---- Vorliegender Text
• 0 Vote(s) - 0 Average
  • 1
  • 2
  • 3
  • 4
  • 5

Motorbetriebener Slider mit Raspberry Pi

Offline
#1 AdamUS
Hallo.

Habe gerade das hier gefunden und wollte es mit Interessierten teilen:

http://www.spiegel.de/netzwelt/gadgets/r...443-3.html

"Der schottische Landschaftsfotograf Rick Adam hat sich eine wesentlich günstigere Zeitraffer-Automatik gebastelt. Die Bauteile für die Führungsschiene und den Motor hat er auf Ebay ersteigert. Dann verband er den Motor und seine Sony-Spiegelreflexkamera mit dem Raspberry Pi. Ein Python-Skript steuert die beiden Geräte, es errechnet selbst die notwendige Bewegungsabfolge für den Motor, basierend auf der eingegebenen Belichtungsdauer, der Anzahl der Auslösungen und dem zeitlichen Abstand zwischen jeder Aufnahme. Diese Werte tippt Adam auf seinem Android-Smartphone ein, und das kommuniziert über Bluetooth oder ein Ad-Hoc-Funknetzwerk mit dem Raspberry Pi"

Hier der Link zu dem Bastler. Dort beschreibt er seine Komponenten, Bezugsquellen und stellt auch den von ihm geschriebenen Code vor:
https://sites.google.com/site/raspilapse/home


Wer den Raspberry Pi nicht kennt kann ja mal hier nachlesen:
http://de.wikipedia.org/wiki/Raspberry_Pi

Weniger technisch - dieser Artikel von Ende 2011:

http://www.spiegel.de/netzwelt/gadgets/r...05701.html


Evtl. kann ja jemand damit was anfangen.
Gunther - ich kann mir vorstellen, dass dieser REchner auch was für Dich und Deine Projekte ist.
Ich hoffe, dass dies hier auch das richtige Forum dafür ist - Ich denke 'Aufnahmetechniken' passt am besten.
Offline
#2 Ulli
Danke für die Info aber puhh - sehr, sehr wilde Bastelei die kaum Nachahmer finden wird. Weder mechanisch (hat der Wirklich einen Wagen ohne Rollen, einfach Alu auf Alu schleifen lassen?) noch elektronisch wo es mit dem MX2 eine vielfach eingesetzte und weiterentwickelte Opensource-Lösung doch schon gibt.
--------
**Aufgaben und Übungen**
• a. Auf welchem Gerät tippt Rick Adam laut dem Forumsbeitrag über den Raspberry-Pi-Slider die Werte für seine Aufnahmen ein?
• b. Führe den Forumsbeitrag über den Raspberry-Pi-Slider im selben Ton weiter, beginnend nach dem letzten Satz.
Die Daten sind eigenständiges Material und gehören nicht zum Forumsbeitrag über den Raspberry-Pi-Slider.
---- Zu prüfende Daten
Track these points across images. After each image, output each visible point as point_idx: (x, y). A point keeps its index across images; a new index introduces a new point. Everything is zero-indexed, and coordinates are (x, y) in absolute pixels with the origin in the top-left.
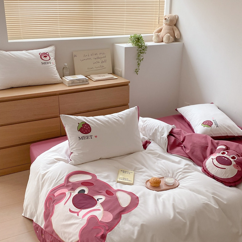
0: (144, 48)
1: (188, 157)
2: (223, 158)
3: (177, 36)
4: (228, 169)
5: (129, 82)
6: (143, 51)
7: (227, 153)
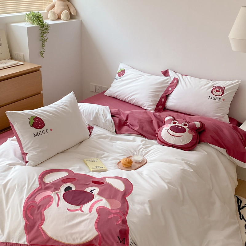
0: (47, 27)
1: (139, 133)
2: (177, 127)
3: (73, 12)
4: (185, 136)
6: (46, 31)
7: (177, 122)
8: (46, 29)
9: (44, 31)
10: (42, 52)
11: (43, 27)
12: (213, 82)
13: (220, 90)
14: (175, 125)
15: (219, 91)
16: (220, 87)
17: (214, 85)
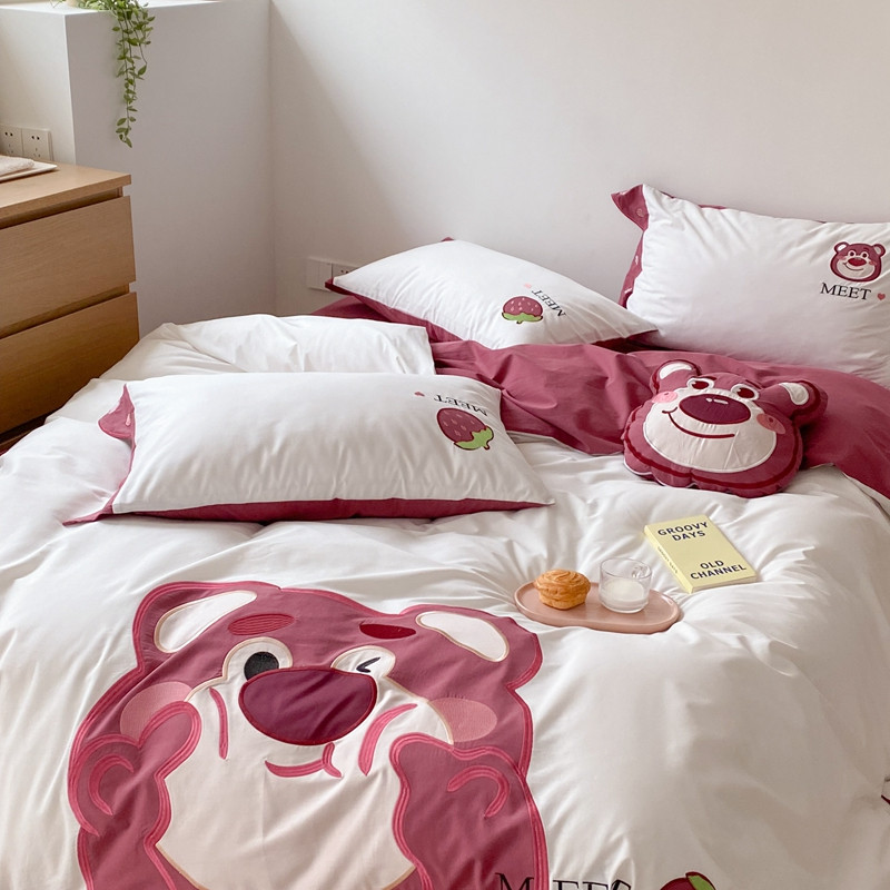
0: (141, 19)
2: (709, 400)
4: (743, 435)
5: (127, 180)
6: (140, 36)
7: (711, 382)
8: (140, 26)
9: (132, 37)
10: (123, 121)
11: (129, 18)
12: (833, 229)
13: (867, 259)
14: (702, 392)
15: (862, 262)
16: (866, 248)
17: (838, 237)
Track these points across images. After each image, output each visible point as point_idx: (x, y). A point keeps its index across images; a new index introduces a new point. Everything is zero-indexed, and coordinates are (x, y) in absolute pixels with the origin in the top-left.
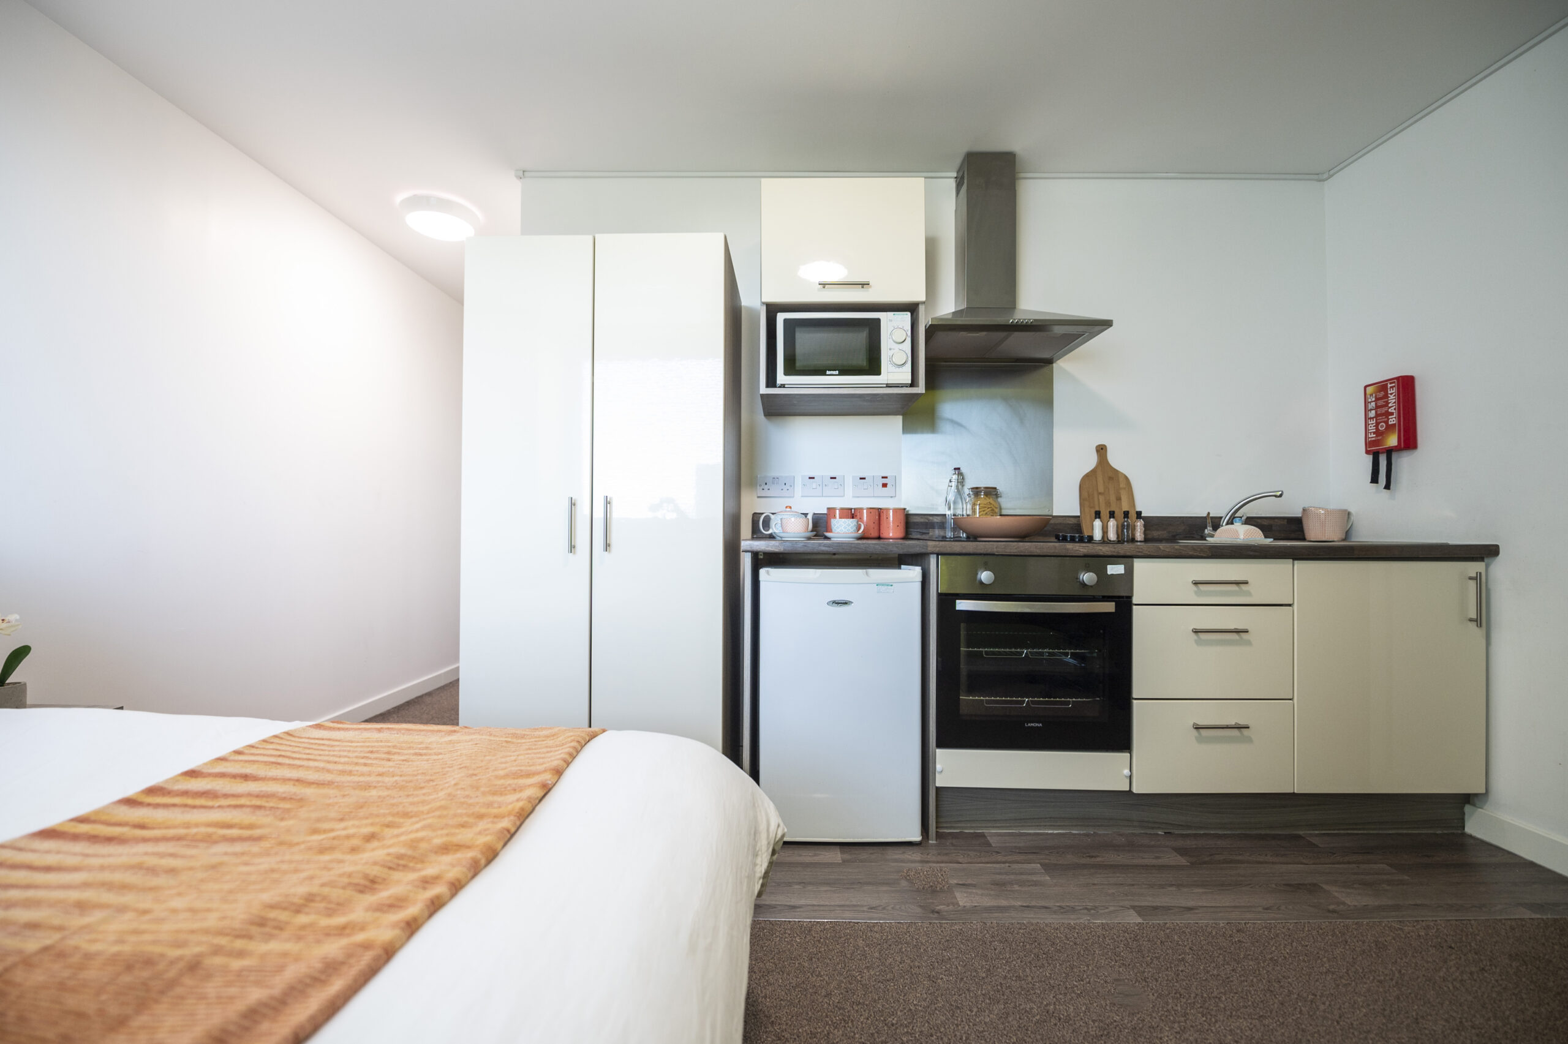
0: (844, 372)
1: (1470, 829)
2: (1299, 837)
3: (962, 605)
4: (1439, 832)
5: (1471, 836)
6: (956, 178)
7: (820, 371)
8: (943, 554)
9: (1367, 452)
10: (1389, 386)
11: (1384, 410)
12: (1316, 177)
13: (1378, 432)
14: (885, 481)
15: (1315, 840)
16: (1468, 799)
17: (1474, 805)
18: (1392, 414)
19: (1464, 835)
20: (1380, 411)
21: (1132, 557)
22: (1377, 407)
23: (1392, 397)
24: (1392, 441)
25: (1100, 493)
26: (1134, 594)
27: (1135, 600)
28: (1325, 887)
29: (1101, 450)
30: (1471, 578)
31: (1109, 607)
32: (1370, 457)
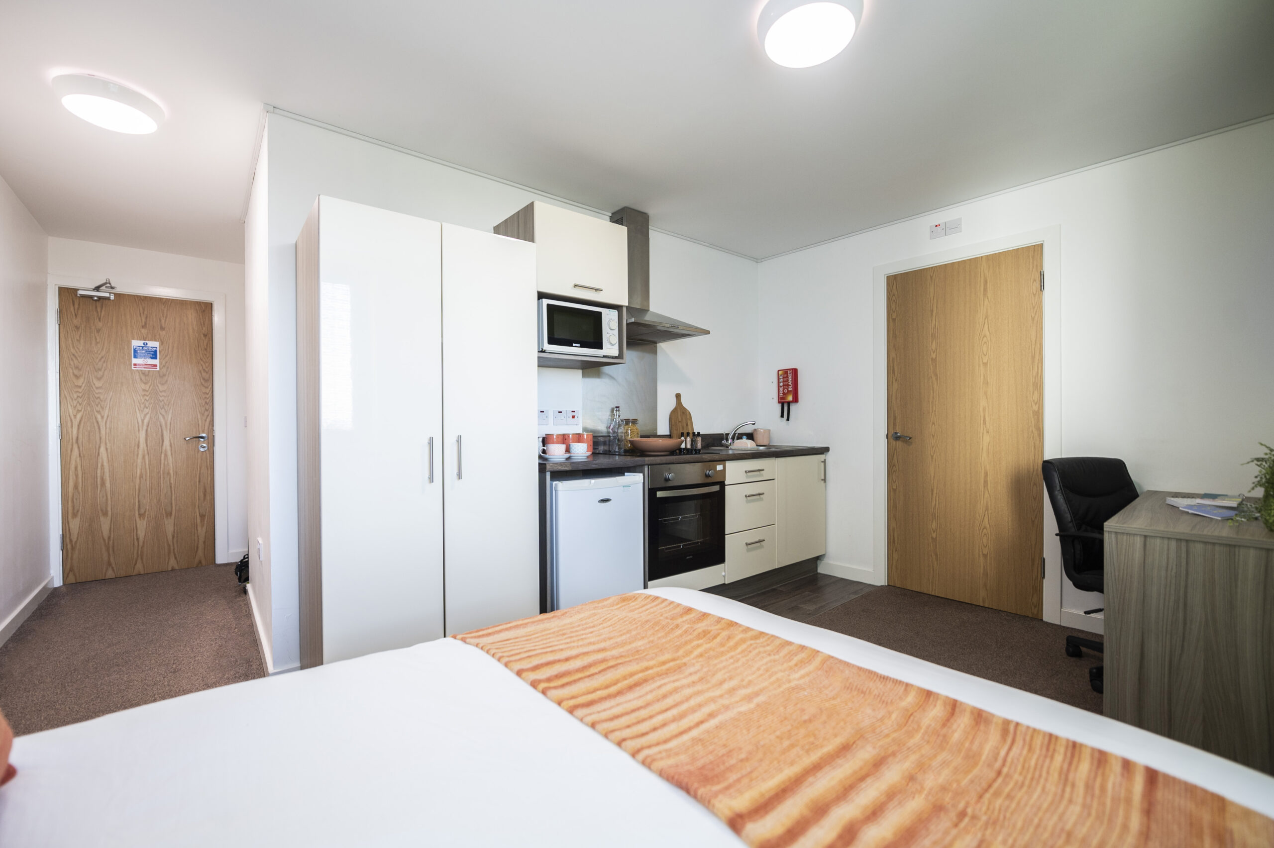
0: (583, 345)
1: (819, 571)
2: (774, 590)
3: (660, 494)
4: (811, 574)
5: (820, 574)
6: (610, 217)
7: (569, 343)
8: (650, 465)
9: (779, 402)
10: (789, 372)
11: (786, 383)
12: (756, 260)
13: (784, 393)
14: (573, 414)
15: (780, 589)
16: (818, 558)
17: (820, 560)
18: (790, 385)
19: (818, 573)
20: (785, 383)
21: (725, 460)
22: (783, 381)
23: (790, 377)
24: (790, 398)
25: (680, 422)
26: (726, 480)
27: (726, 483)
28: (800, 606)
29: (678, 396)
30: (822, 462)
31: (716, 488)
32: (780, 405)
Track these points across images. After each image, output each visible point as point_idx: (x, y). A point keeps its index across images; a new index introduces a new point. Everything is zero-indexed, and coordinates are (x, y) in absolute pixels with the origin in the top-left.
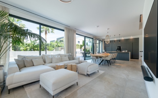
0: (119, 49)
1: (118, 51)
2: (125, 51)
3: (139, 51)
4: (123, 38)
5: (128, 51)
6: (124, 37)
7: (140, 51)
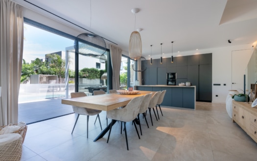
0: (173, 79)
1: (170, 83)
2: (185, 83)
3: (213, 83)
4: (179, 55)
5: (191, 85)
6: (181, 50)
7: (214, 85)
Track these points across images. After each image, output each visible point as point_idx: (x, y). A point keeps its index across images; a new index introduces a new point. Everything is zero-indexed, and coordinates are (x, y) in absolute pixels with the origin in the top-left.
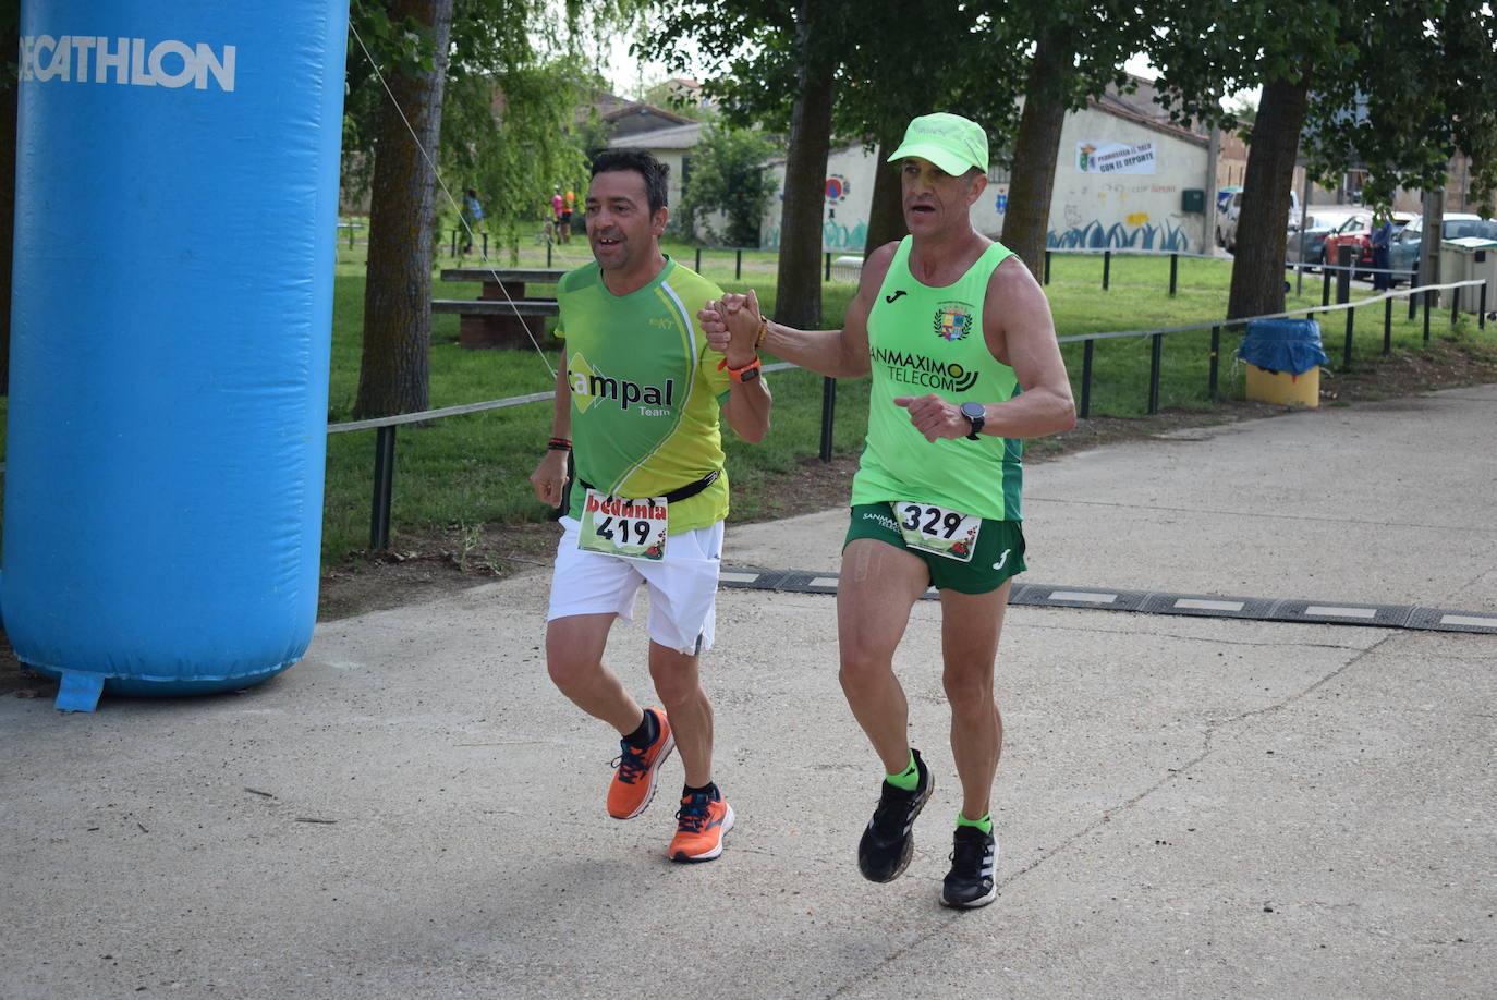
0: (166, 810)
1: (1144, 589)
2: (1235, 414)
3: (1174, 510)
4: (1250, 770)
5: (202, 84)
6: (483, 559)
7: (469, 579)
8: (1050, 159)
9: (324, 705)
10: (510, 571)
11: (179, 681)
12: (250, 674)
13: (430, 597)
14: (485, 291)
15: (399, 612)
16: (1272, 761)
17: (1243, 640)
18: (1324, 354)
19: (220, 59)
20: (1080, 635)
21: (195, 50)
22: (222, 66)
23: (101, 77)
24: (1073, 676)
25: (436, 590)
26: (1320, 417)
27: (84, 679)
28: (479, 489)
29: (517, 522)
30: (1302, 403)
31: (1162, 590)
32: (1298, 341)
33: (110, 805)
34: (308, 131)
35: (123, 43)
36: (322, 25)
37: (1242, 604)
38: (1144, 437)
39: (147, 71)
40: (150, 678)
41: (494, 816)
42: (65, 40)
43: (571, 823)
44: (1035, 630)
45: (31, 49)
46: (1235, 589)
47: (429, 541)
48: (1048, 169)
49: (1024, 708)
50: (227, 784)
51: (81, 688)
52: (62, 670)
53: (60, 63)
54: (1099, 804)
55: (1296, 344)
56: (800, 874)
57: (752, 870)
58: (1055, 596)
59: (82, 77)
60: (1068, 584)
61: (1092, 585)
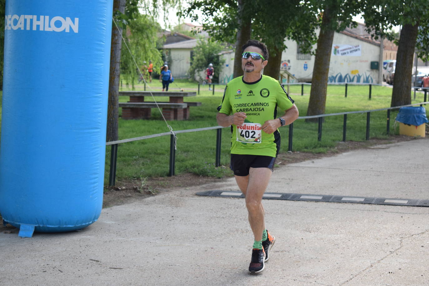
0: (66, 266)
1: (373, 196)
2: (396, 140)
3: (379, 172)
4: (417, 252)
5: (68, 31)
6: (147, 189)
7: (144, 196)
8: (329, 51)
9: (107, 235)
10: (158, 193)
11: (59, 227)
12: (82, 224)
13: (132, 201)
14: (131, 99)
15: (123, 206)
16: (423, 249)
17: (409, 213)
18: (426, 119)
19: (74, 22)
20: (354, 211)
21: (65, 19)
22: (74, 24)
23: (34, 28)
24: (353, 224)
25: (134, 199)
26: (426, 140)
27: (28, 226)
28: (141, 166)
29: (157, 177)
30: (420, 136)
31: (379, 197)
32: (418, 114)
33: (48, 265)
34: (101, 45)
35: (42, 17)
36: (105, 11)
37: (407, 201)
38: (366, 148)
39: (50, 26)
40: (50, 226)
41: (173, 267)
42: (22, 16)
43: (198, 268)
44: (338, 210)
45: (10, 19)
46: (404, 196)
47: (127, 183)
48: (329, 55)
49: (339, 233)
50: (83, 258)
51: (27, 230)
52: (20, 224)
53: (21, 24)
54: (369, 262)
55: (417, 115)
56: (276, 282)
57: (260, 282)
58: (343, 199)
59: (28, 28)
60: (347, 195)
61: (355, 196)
--------
**Schriftliche Antworten**
• a. Auf seinem Android-Smartphone.

• b.
Slider-DIY-Projekte und Anleitungen gibt schon genug, die gehört meiner Meinung nach klar zu den schlechteren.
Offline
#3 AdamUS
Ulli, Möglicherweise hast Du recht. ["Die Lösung gehört meiner Meinung nach zu den schlechteren"]
Aber: Der hier verwendete Rechner alleine ist schon einen zweiten Blick wert.

Etwas OT - aber ich kann mir gut vorstellen, dass sich damit viel (auch im filmischen und/ZR-Bereich) machen lässt (wobei ich dann doch eher der Anwender bin):

"Der Mini-Computer Raspberry Pi ist so groß wie eine Scheckkarte. Auf der winzigen Platine sind neben Prozessor und Arbeitsspeicher auch ein SD-Karten-Leser für den Speicherplatz und viele Standardschnittstellen (USB, Ethernet) untergebracht - mehr als bei jedem Smartphone. Weniger als 50 Euro kostet der Raspberry Pi, ein Computer, der mit fast jedem technischen Gerät kommunizieren kann. Und man kann damit dank des offenen Systems alles machen, was man will - die Grenze setzt allein die Phantasie der Entwickler."

oder

"Er ist klein, billig - und universell einsetzbar: Der Raspberry Pi ist ein Mini-Computer mit den Maßen einer Scheckkarte. Mit USB- und Netzwerkanschluss, diversen Datenschnittstellen, HDMI- und Audioausgang ist das 40-Euro-Gerät prädestiniert für den Einsatz in Bastelprojekten."

und

"Der ARM11-Prozessor ist mit Broadcoms „VideoCore“-Grafikkoprozessor kombiniert. OpenGL ES 2.0 wird unterstützt und Filme in FullHD-Auflösung (1080p30 H.264 high-profile) können dekodiert und über HDMI und Composite ausgegeben werden. Die vorhandene Lizenz zum Dekodieren von H.264-kodierten Videos erlaubt auch das Enkodieren solcher Videos. ... Der Raspberry Pi bietet eine frei-programmierbare Schnittstelle namens GPIO (General Purpose Input/Output), worüber LEDs, Sensoren, Displays und andere Geräte angesteuert werden können."


Ja - ist ist OT. Aber dennoch faszinierend ist die Möglichkeit mit diesem Rechner diverses anzustellen.
In der Hoffnung, dass ein findiger Mensch damit etwas ZR/filmisch sinnvolles erdenkt und umsetzt, wollte ich es hier erwähnen. Denn hier sind ja auch die ZR-Freunde.
(Wie wäre es - einfach mal frei fantasiert - mit einem tragbaren LRtimelapse-2-Go in der Größe einer Zigarettenschachtel, mit der man unterwegs die Daten der Kamera direkt in der Jackentasche umwandeln kann? Wink )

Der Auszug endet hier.